● SOURCE MATERIAL
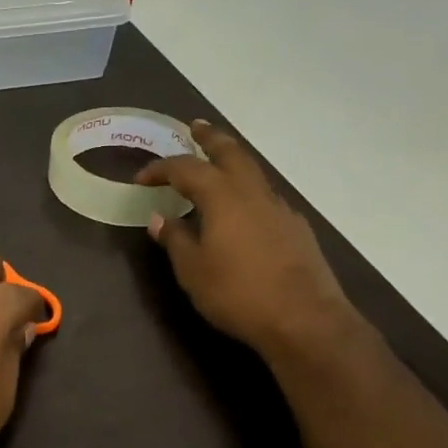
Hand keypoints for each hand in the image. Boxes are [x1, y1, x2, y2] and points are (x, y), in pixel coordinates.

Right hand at [137, 119, 361, 362]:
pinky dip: (248, 192)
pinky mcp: (296, 229)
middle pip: (231, 153)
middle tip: (195, 127)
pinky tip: (242, 212)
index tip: (142, 177)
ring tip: (216, 166)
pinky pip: (266, 198)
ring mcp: (280, 209)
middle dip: (210, 138)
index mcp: (223, 197)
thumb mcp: (193, 270)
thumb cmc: (238, 294)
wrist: (305, 320)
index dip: (161, 168)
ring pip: (253, 173)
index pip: (186, 169)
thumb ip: (176, 240)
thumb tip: (160, 218)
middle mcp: (253, 194)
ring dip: (232, 162)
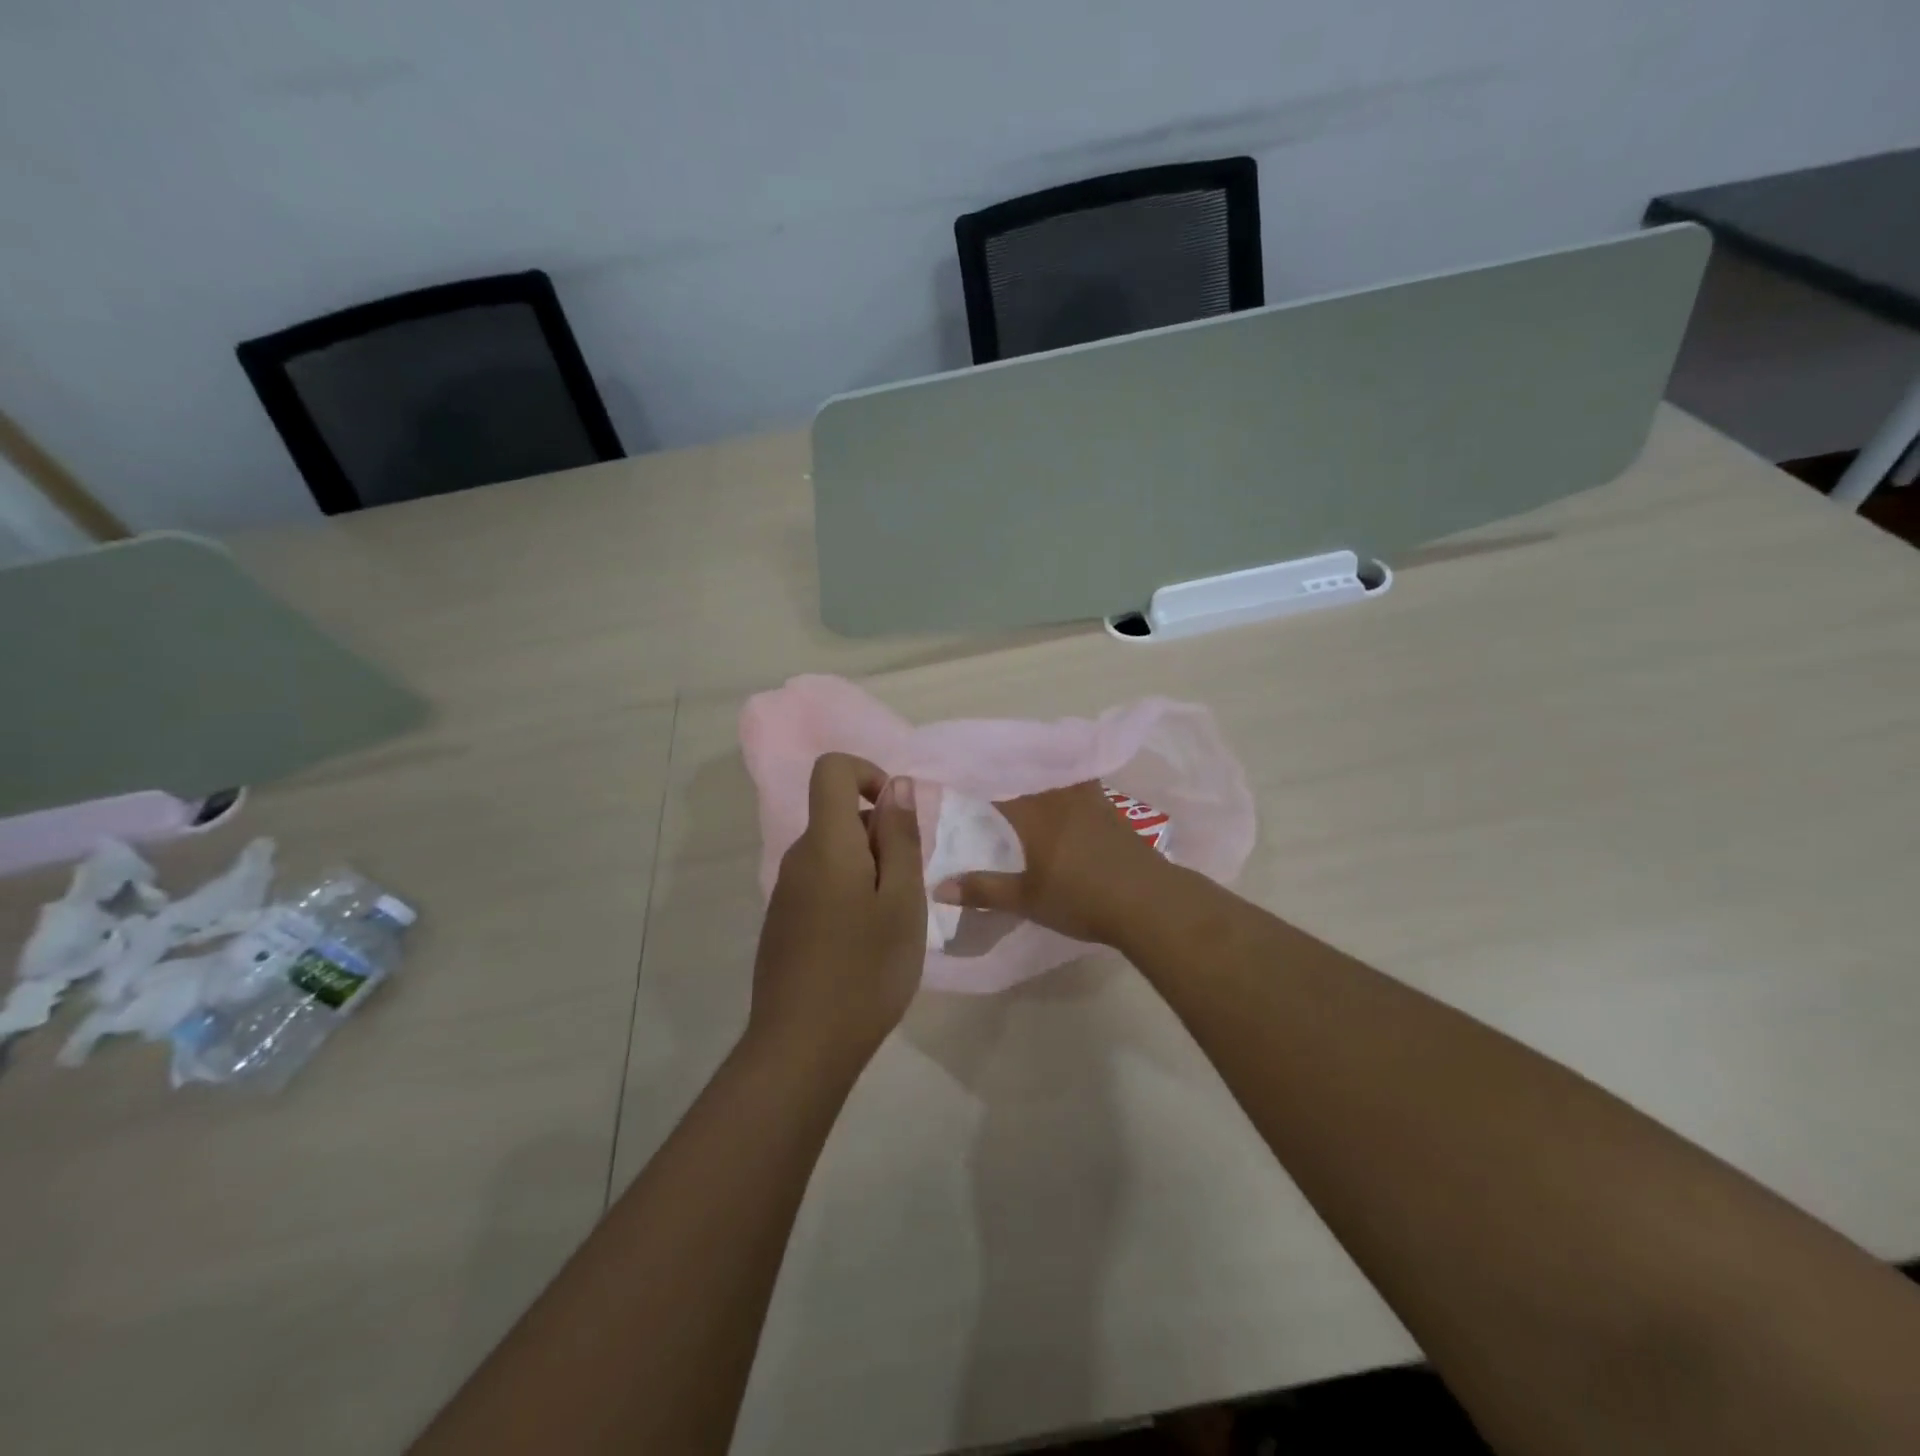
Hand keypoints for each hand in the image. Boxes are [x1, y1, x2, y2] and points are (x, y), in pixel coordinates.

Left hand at [750, 753, 925, 1073]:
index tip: (896, 817)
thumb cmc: (866, 969)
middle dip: (879, 836)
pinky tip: (862, 945)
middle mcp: (797, 858)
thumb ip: (900, 837)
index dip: (868, 774)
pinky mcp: (782, 923)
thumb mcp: (903, 900)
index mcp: (826, 843)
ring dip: (868, 870)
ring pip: (833, 854)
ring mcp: (785, 892)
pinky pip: (820, 884)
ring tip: (889, 923)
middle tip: (907, 889)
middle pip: (837, 816)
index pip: (832, 770)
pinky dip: (849, 894)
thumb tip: (898, 785)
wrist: (802, 1046)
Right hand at [932, 781, 1173, 944]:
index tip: (955, 769)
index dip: (975, 775)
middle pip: (1029, 769)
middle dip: (1005, 764)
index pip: (998, 785)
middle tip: (984, 761)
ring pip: (1057, 771)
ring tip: (1022, 764)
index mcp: (1035, 814)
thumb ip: (983, 890)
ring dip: (1038, 764)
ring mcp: (1090, 800)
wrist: (1149, 901)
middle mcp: (1060, 797)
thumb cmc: (1082, 899)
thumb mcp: (1027, 900)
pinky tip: (1063, 786)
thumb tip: (938, 887)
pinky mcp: (1110, 809)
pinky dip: (1064, 776)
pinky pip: (1079, 780)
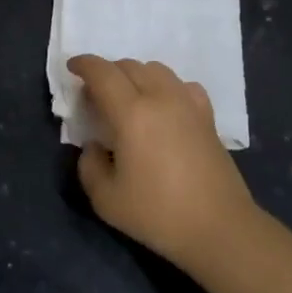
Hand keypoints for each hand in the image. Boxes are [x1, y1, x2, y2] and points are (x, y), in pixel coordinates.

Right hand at [69, 55, 259, 273]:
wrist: (219, 228)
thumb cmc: (158, 214)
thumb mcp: (106, 200)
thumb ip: (89, 166)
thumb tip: (94, 146)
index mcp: (132, 113)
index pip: (103, 73)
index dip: (84, 64)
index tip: (72, 67)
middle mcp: (160, 98)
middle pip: (129, 65)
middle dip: (107, 72)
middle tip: (96, 94)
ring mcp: (187, 104)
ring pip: (156, 69)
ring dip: (135, 74)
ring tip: (128, 97)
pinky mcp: (207, 116)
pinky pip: (182, 85)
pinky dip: (165, 86)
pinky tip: (164, 105)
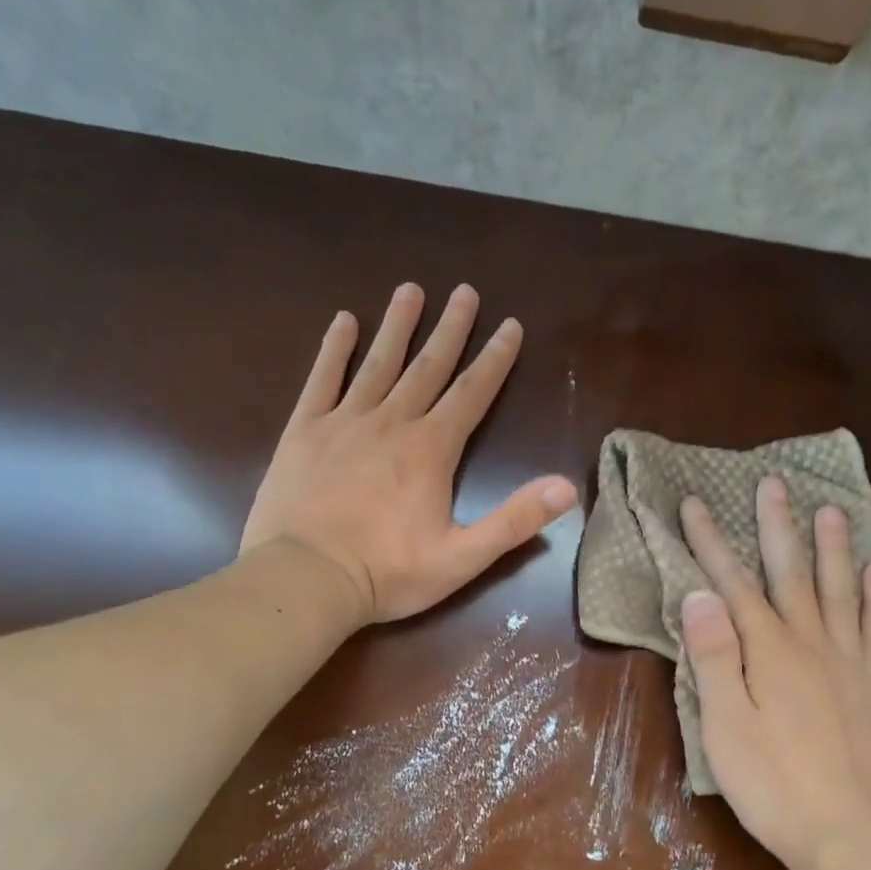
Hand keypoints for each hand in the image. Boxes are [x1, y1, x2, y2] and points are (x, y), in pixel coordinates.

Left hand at [240, 283, 578, 623]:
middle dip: (451, 329)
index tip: (510, 326)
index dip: (495, 359)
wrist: (305, 579)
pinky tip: (344, 322)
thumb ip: (515, 520)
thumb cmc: (387, 572)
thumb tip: (567, 488)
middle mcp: (391, 422)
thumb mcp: (463, 557)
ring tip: (411, 290)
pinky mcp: (304, 431)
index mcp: (431, 449)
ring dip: (398, 325)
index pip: (472, 393)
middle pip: (429, 366)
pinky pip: (322, 379)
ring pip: (378, 362)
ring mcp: (344, 422)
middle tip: (465, 291)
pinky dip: (334, 348)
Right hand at [678, 476, 870, 869]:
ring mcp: (846, 663)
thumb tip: (699, 594)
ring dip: (833, 548)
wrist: (841, 832)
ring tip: (833, 510)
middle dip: (777, 527)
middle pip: (790, 574)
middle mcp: (810, 643)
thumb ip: (712, 656)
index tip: (694, 504)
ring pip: (839, 591)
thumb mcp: (723, 723)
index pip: (732, 583)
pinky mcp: (869, 687)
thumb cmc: (769, 782)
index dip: (710, 543)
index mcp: (767, 650)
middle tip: (775, 483)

● INSTRUCTIONS FOR THE TASK
Output only the lines above from the one containing "ring pip: (833, 854)" to the one containing "ring tip: (411, 290)", both included, exactly as written and with no pictures.

● RESPONSE TO THIS EXERCISE
ring pip: (833, 854)
ring mcp: (785, 892)
pinky pip: (820, 884)
ring tip: (889, 923)
middle tip: (907, 889)
middle pip: (837, 816)
index pip: (832, 770)
pinky dip: (849, 894)
thumb tip: (898, 785)
wrist: (802, 1046)
Right hand at [932, 781, 1173, 944]:
index tip: (955, 769)
index dip: (975, 775)
middle pip: (1029, 769)
middle dip: (1005, 764)
index pip: (998, 785)
middle tip: (984, 761)
ring pip: (1057, 771)
ring tip: (1022, 764)
index mcp: (1035, 814)
thumb ip: (983, 890)
ring dip: (1038, 764)
ring mcp: (1090, 800)
wrist: (1149, 901)
middle mcp: (1060, 797)
thumb cmc: (1082, 899)
thumb mcp: (1027, 900)
pinky tip: (1063, 786)
thumb tip: (938, 887)
pinky mcp: (1110, 809)
pinky dip: (1064, 776)
pinky pip: (1079, 780)
Hand keypoints for each hand in the image. Boxes are [x1, y1, x2, y2] and points are (x, y), in pixel coordinates.

Right hand at [69, 55, 259, 273]:
wrist: (219, 228)
thumb cmc: (158, 214)
thumb mcp: (106, 200)
thumb ip: (89, 166)
thumb tip: (94, 146)
index mcp: (132, 113)
index pip: (103, 73)
index dip: (84, 64)
index tip: (72, 67)
middle mcp: (160, 98)
middle pip: (129, 65)
middle dip: (107, 72)
middle tip: (96, 94)
ring mcp: (187, 104)
ring pip: (156, 69)
ring dip: (135, 74)
ring tip: (128, 97)
pinky mcp: (207, 116)
pinky pip: (182, 85)
pinky dip: (165, 86)
pinky tip: (164, 105)
Hand keypoints for each hand in the image. Boxes are [x1, y1, x2, y2] and points are (x, y), in pixel coordinates.

Left hand at [240, 283, 578, 623]:
middle dip: (451, 329)
index tip: (510, 326)
index dip: (495, 359)
wrist: (305, 579)
pinky tip: (344, 322)
thumb ip: (515, 520)
thumb cmc: (387, 572)
thumb tip: (567, 488)
middle mcp: (391, 422)
thumb mcp: (463, 557)
ring tip: (411, 290)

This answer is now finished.